From the comments on working from home below, write out word for word the passage that begins with the words "This article is" and ends with "to be productive.".

# TEXT SECTION
......

Exactly. Overall my life is more productive, when I'm thinking about a problem I'll go water the plants or do some dishes. Then come back and smash the keyboard with gusto. If I have to be in a office I'll usually end up just looking into my phone to kill time.
This article is garbage. It can be boiled down to one sentence: "if working from home makes me happy at the cost of productivity, forcing me to come into the office just because it's more productive is the moral equivalent of requiring me to take Adderall."
To which the appropriate response is: "bullshit". Requiring someone to take physically harmful and addictive drugs is not even remotely in the same galaxy as requiring them to come into the office. Maybe instead of working today, I'd be happier staying home and reading novels and playing with the cat. You don't get paid to be happy though, you get paid to be productive.
>To which the appropriate response is: "bullshit". Requiring someone to take physically harmful and addictive drugs is not even remotely in the same galaxy as requiring them to come into the office.

......

# RECORDS SHOWN
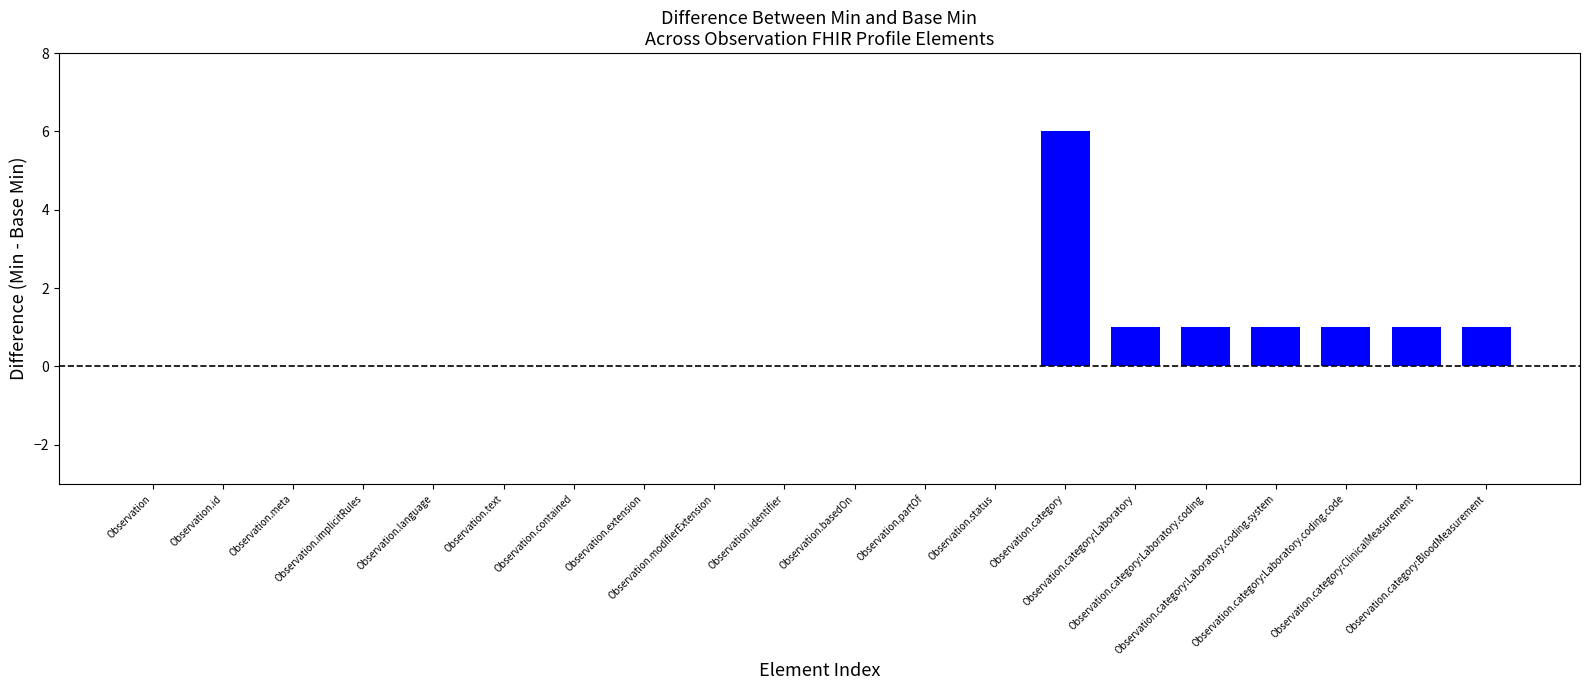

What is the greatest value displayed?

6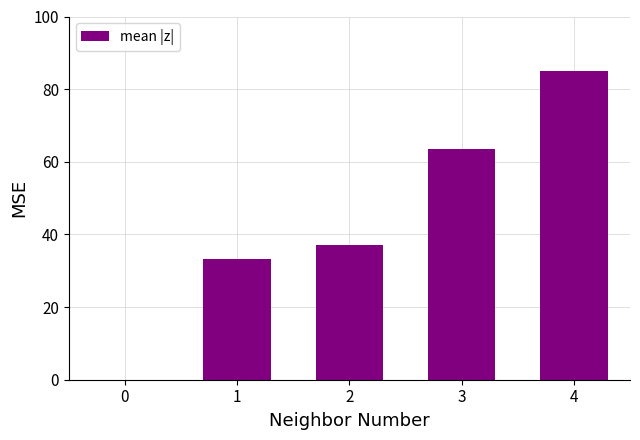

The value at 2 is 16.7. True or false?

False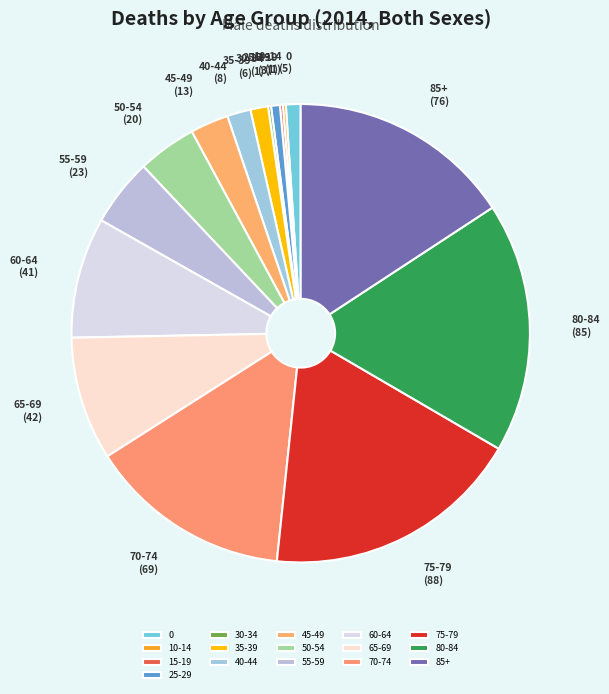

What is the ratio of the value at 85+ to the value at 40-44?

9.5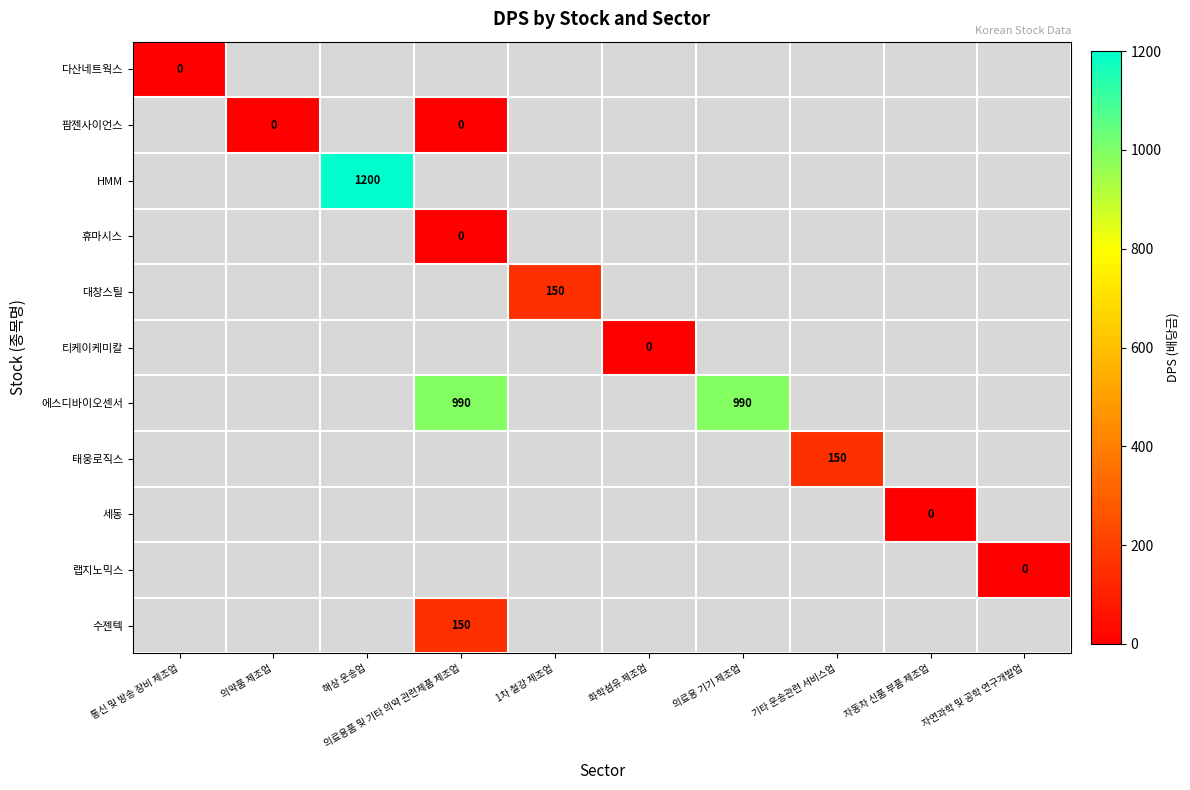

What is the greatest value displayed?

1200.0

......

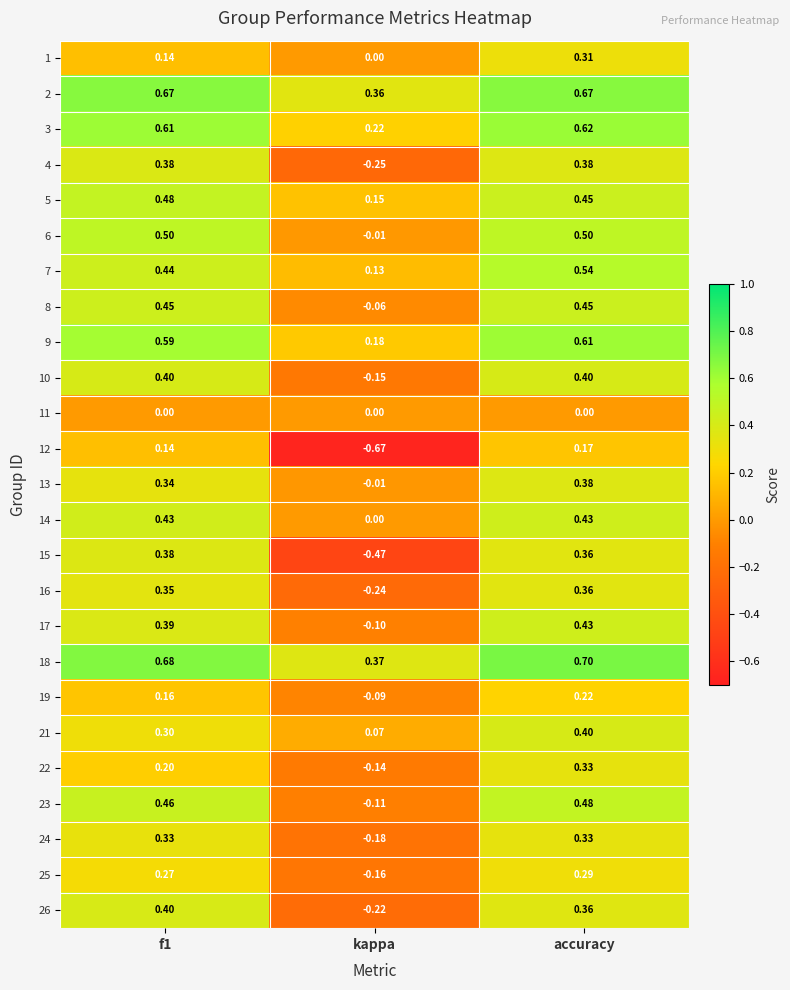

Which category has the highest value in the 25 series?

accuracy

......

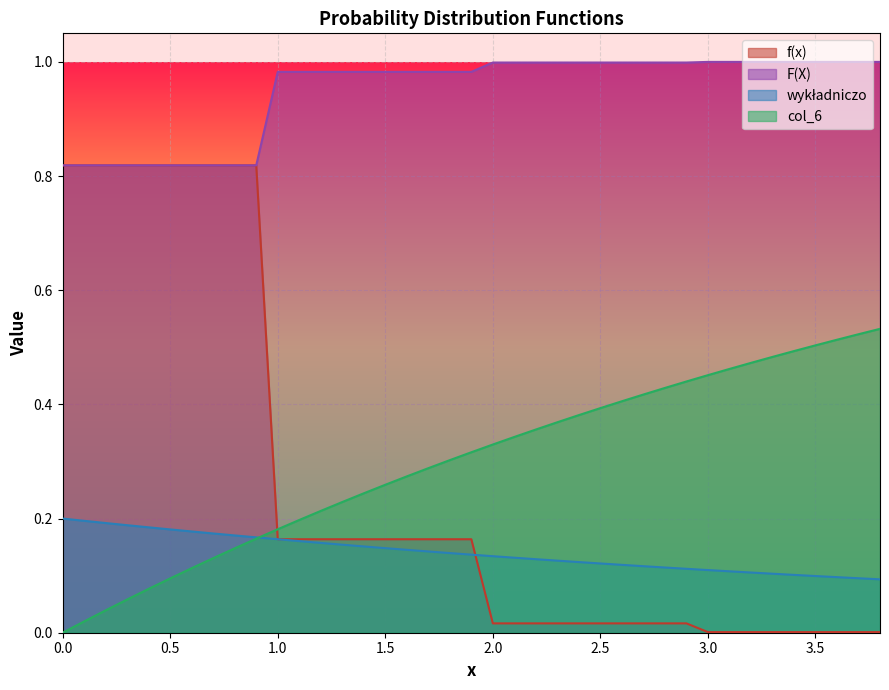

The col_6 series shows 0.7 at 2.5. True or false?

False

......

# SOLUTION FOR THIS EXERCISE
This article is garbage. It can be boiled down to one sentence: "if working from home makes me happy at the cost of productivity, forcing me to come into the office just because it's more productive is the moral equivalent of requiring me to take Adderall."
To which the appropriate response is: "bullshit". Requiring someone to take physically harmful and addictive drugs is not even remotely in the same galaxy as requiring them to come into the office. Maybe instead of working today, I'd be happier staying home and reading novels and playing with the cat. You don't get paid to be happy though, you get paid to be productive.